Barbara is, as promised, not a van. She is over twenty feet long, rounded and bulbous like a cartoon submarine, riding low on three sets of wheels like a retro vision of the future. A forest of antennas sprouts in the cracks between solar panels, and a roof rack holds three plastic barrels marked NOT GAS DON’T STEAL. Other than a red stripe running along the sides, the whole length of the thing is bright, unapologetic yellow.
M sighs, but I see a smile creeping into Julie’s face.
“1977 GMC Birchaven,” Tomsen says as she pulls a key from a box under the chrome bumper and unlocks the only door: a curved hatch remarkably similar to the one on the 747. “Finest motor home ever built, made even finer with a few apocalypse mods.”
As we file into her strange little home on wheels, she rushes around trying to tidy up. It’s a comically lost cause. The RV’s interior resembles a merger of a newsroom and an eccentric artist’s studio: documents and photos and collage clippings piled on every surface, maps and sketches pinned to the walls and drawn on the windows, and of course, plenty of actual trash.
A beat-up old copy machine occupies the kitchen counter, surrounded by reams of yellow paper.
“So this is where the magic happens,” Nora says with genuine wonder.
Tomsen looks embarrassed as she struggles to stuff the chaos into the already overflowing cabinets. Every seat is piled high; there is literally no room for anyone but the driver.
Julie puts a hand on her shoulder. “Tomsen,” she says. “Do you still need all this stuff?”
Tomsen stops stuffing. She looks at Julie.
“It was for your search, right? For the tower?”
“And the Almanac,” Tomsen says. “For writing and publishing the Almanac.”
“You just toppled one tower. We know where to find the other one. So isn’t all this . . .” She gestures to the chaos around her. “Isn’t it finished?”
“Are you suggesting she should discontinue the Almanac?” Nora says, aghast.
“Of course not,” Julie says. “But once we kill the jammer, the Almanac can go on the air. It can go worldwide if you want it to.” She wades through the trash to examine the sun-darkened copy machine. “It’s amazing what you’ve done with a single copier . . . but maybe you don’t need it anymore.”
Tomsen looks at the copier. She looks at it for a long time with what I assume is fondness and nostalgia. Then I have to rethink that interpretation when she grabs the machine and throws it violently out the door. It bursts apart with a satisfying crunch, and she dusts off her hands. “Good-bye, exed world.”
• • •
We all assist in the purge, scooping up piles of research and tossing it into a huge pile on the pavement.

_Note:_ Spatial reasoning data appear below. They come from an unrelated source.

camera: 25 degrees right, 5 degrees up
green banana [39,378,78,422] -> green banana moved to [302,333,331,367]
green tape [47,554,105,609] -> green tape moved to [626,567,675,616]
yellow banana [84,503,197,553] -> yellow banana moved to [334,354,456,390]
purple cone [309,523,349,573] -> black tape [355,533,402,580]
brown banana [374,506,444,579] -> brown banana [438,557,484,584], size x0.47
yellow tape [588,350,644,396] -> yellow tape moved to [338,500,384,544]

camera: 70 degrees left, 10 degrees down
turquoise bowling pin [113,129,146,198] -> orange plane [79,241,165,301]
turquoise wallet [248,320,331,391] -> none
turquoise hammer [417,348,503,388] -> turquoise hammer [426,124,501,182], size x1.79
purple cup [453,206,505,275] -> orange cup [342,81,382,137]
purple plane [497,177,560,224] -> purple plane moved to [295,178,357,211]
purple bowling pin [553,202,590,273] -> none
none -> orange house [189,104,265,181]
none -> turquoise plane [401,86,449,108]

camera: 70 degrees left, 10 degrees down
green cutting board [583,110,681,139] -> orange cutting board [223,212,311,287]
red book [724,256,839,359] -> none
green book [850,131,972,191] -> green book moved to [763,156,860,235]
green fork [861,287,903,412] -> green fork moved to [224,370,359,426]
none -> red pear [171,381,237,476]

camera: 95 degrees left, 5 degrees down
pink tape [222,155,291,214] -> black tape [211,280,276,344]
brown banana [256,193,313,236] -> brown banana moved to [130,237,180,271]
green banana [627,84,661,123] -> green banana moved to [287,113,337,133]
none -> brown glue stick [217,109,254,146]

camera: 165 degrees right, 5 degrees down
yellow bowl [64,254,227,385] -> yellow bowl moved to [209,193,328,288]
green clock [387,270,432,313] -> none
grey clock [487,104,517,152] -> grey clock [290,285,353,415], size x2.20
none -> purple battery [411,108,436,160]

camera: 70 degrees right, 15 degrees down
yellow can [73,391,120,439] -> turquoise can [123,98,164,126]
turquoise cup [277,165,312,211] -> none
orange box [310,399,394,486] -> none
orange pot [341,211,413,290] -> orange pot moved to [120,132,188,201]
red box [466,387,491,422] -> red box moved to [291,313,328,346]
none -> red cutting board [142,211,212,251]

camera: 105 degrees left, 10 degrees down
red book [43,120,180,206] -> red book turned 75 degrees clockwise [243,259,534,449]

It’s a strange feeling, dumping out someone’s life’s work, but this work is finished. Soon she can begin another.
When the publishing house is gone, what remains is a surprisingly spacious home complete with a restroom, a kitchen nook, two sets of couches that fold into beds, and plenty of orange shag carpet. The cabinets are filled with a treasure trove of canned food, tools, car parts, and survival gear, except for the one occupied by some kind of oil filtration system. Through the gigantic rear window, I see a scooter hanging from a rack.
The RV isn’t a home on wheels; it’s a self-contained city.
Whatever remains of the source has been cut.